In his address to the College community on Saturday, Pope Francis recalled the words of one of the early pilgrims, Tesfa Sion, known as Peter the Ethiopian: “I myself am Ethiopian, a pilgrim from place to place… but nowhere, except in Rome, have I found peace of mind and body: peace of mind because here is the true faith; peace of body, because here I have found the Successor of Peter, who favours us in our needs”.

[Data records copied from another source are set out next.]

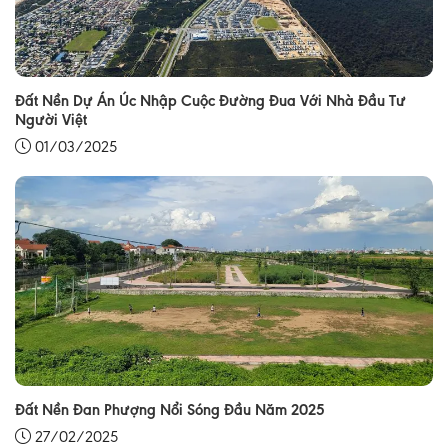
Đất Nền Dự Án Úc Nhập Cuộc Đường Đua Với Nhà Đầu Tư
Người Việt
01/03/2025
Đất Nền Đan Phượng Nổi Sóng Đầu Năm 2025
27/02/2025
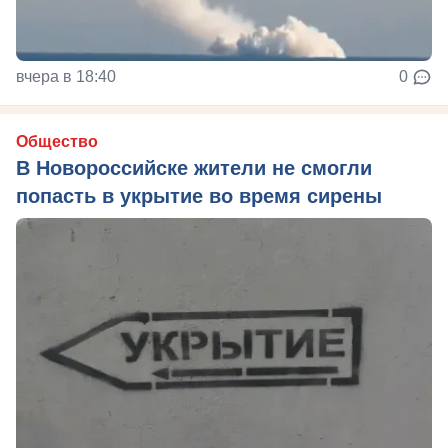
вчера в 18:40
0
Общество
В Новороссийске жители не смогли
попасть в укрытие во время сирены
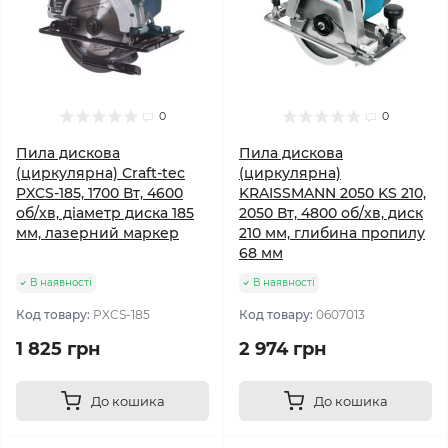
0
0
Пила дискова
Пила дискова
(циркулярна) Craft-tec
(циркулярна)
PXCS-185, 1700 Вт, 4600
KRAISSMANN 2050 KS 210,
об/хв, діаметр диска 185
2050 Вт, 4800 об/хв, диск
мм, лазерний маркер
210 мм, глибина пропилу
68 мм
В наявності
В наявності
Код товару:
PXCS-185
Код товару:
0607013
1 825 грн
2 974 грн
До кошика
До кошика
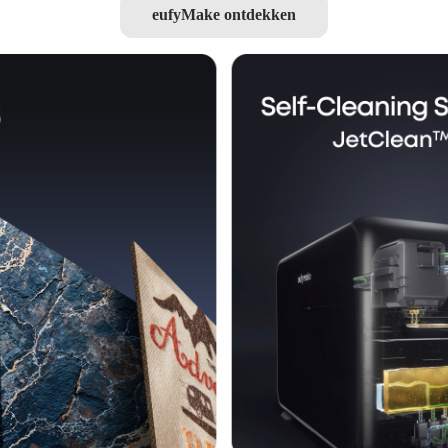
eufyMake ontdekken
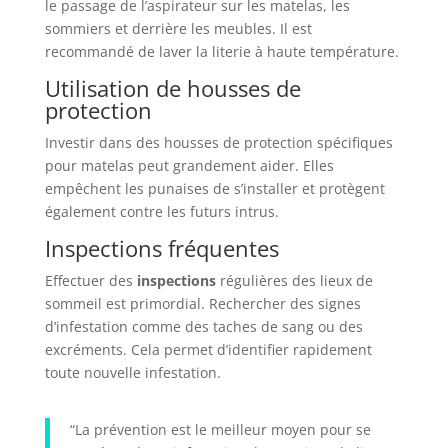
le passage de l’aspirateur sur les matelas, les
sommiers et derrière les meubles. Il est
recommandé de laver la literie à haute température.
Utilisation de housses de
protection
Investir dans des housses de protection spécifiques
pour matelas peut grandement aider. Elles
empêchent les punaises de s’installer et protègent
également contre les futurs intrus.
Inspections fréquentes
Effectuer des
inspections
régulières des lieux de
sommeil est primordial. Rechercher des signes
d’infestation comme des taches de sang ou des
excréments. Cela permet d’identifier rapidement
toute nouvelle infestation.
“La prévention est le meilleur moyen pour se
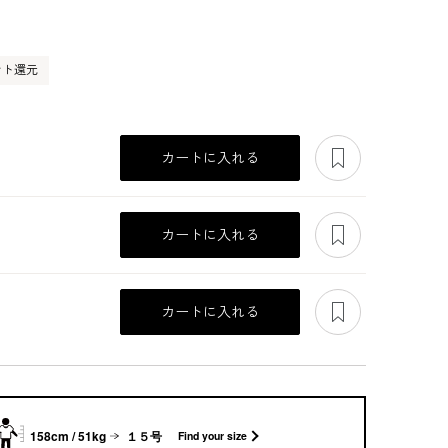
ント還元
あとで見る
カートに入れる
あとで見る
カートに入れる
あとで見る
カートに入れる
158cm / 51kg
１５号
Find your size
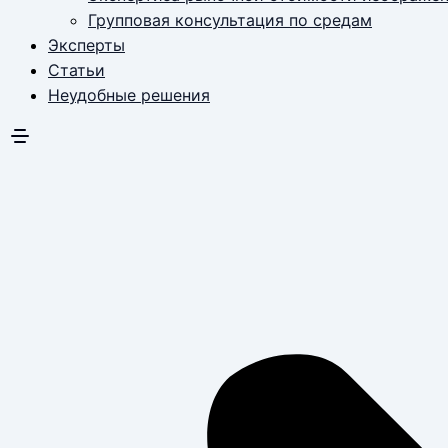
Групповая консультация по средам
Эксперты
Статьи
Неудобные решения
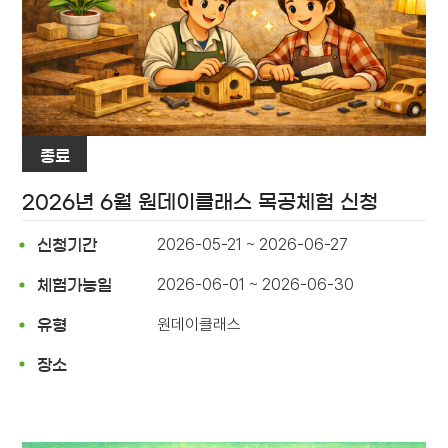
종료
2026년 6월 원데이클래스 목공체험 신청
2026-05-21 ~ 2026-06-27
신청기간
2026-06-01 ~ 2026-06-30
체험가능일
원데이클래스
유형
장소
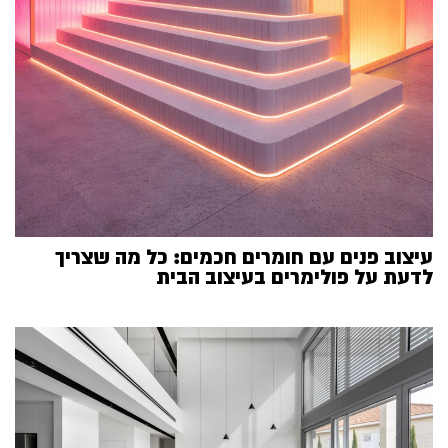
עיצוב פנים עם חומרים חכמים: כל מה שצריך
לדעת על פולימרים בעיצוב הבית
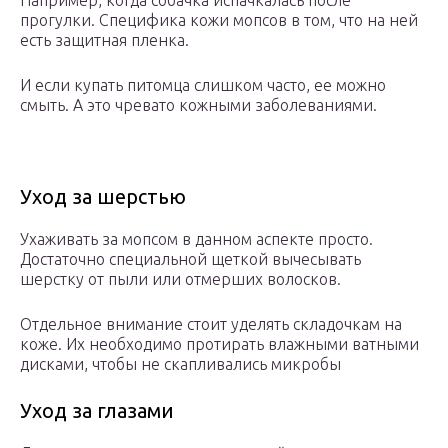
прогулки. Специфика кожи мопсов в том, что на ней
есть защитная пленка.
И если купать питомца слишком часто, ее можно
смыть. А это чревато кожными заболеваниями.
Уход за шерстью
Ухаживать за мопсом в данном аспекте просто.
Достаточно специальной щеткой вычесывать
шерстку от пыли или отмерших волосков.
Отдельное внимание стоит уделять складочкам на
коже. Их необходимо протирать влажными ватными
дисками, чтобы не скапливались микробы
Уход за глазами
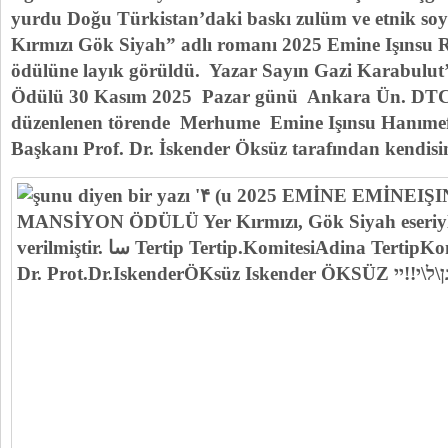
yurdu Doğu Türkistan’daki baskı zulüm ve etnik soy
Kırmızı Gök Siyah” adlı romanı 2025 Emine Işınsu 
ödülüne layık görüldü. Yazar Sayın Gazi Karabulut’
Ödülü 30 Kasım 2025 Pazar günü Ankara Ün. DTC.
düzenlenen törende Merhume Emine Işınsu Hanımefen
Başkanı Prof. Dr. İskender Öksüz tarafından kendisin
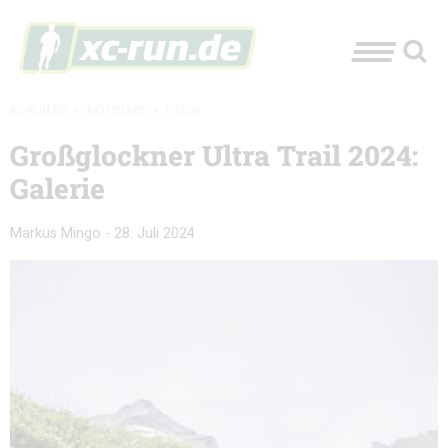
XC-RUN.DE
»
AKTUELLES
»
FOTOS
Großglockner Ultra Trail 2024:
Galerie
Markus Mingo
-
28. Juli 2024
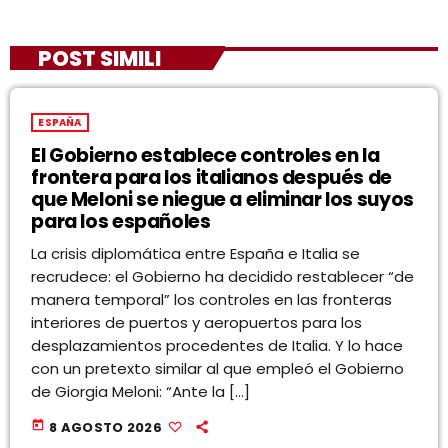
POST SIMILI
ESPAÑA
El Gobierno establece controles en la
frontera para los italianos después de
que Meloni se niegue a eliminar los suyos
para los españoles
La crisis diplomática entre España e Italia se
recrudece: el Gobierno ha decidido restablecer “de
manera temporal” los controles en las fronteras
interiores de puertos y aeropuertos para los
desplazamientos procedentes de Italia. Y lo hace
con un pretexto similar al que empleó el Gobierno
de Giorgia Meloni: “Ante la […]
today
8 AGOSTO 2026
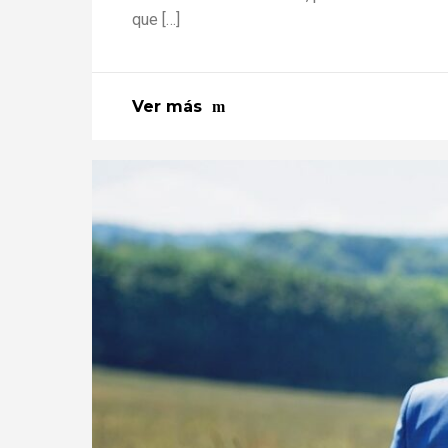
que […]
Ver más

Two churches, one tradition
The Pope noted that the priests who come to study at the college come from both Ethiopia and Eritrea, “two Churches united by the same tradition”, and praised them for richness of their “precious ecclesial tradition”, which he encouraged to preserve. The Holy Father also expressed his appreciation of the tradition of coexistence, not only with Jews and Muslims, but also with the “brothers and sisters” of the Tewahedo Orthodox Church.
At the same time, Pope Francis recalled with sorrow the many people in their countries “whose lives are marked by poverty” and who have, for a long time suffered from a “fratricidal war” which has only recently come to end. The Pope prayed for an end to divisions between “ethnic groups and countries with common roots”, and encouraged priests to always be “artisans of good relations, and builders of peace”.
Pope Francis also called to mind the many people in both countries who have “left their homelands at great cost”, many of whom have experienced “tragedies on land and at sea”. While thanking the priests for their commitment to the pastoral care of migrants, he said that much more can and must be done, “at home and abroad”, in humble and generous service, and “always on the basis of union with the Lord”.
Finally, the Pope expressed his hope that the Church in both Ethiopia and Eritrea “might be guaranteed the freedom to serve the common good… in the certainty that pastors and faithful alike want to contribute to the good and prosperity of your nations”.
Recalling their devotion to the Blessed Virgin Mary, Pope Francis asked the community to entrust all their needs to her, and asked for their prayers, before imparting the Apostolic blessing to them, their families, and their communities.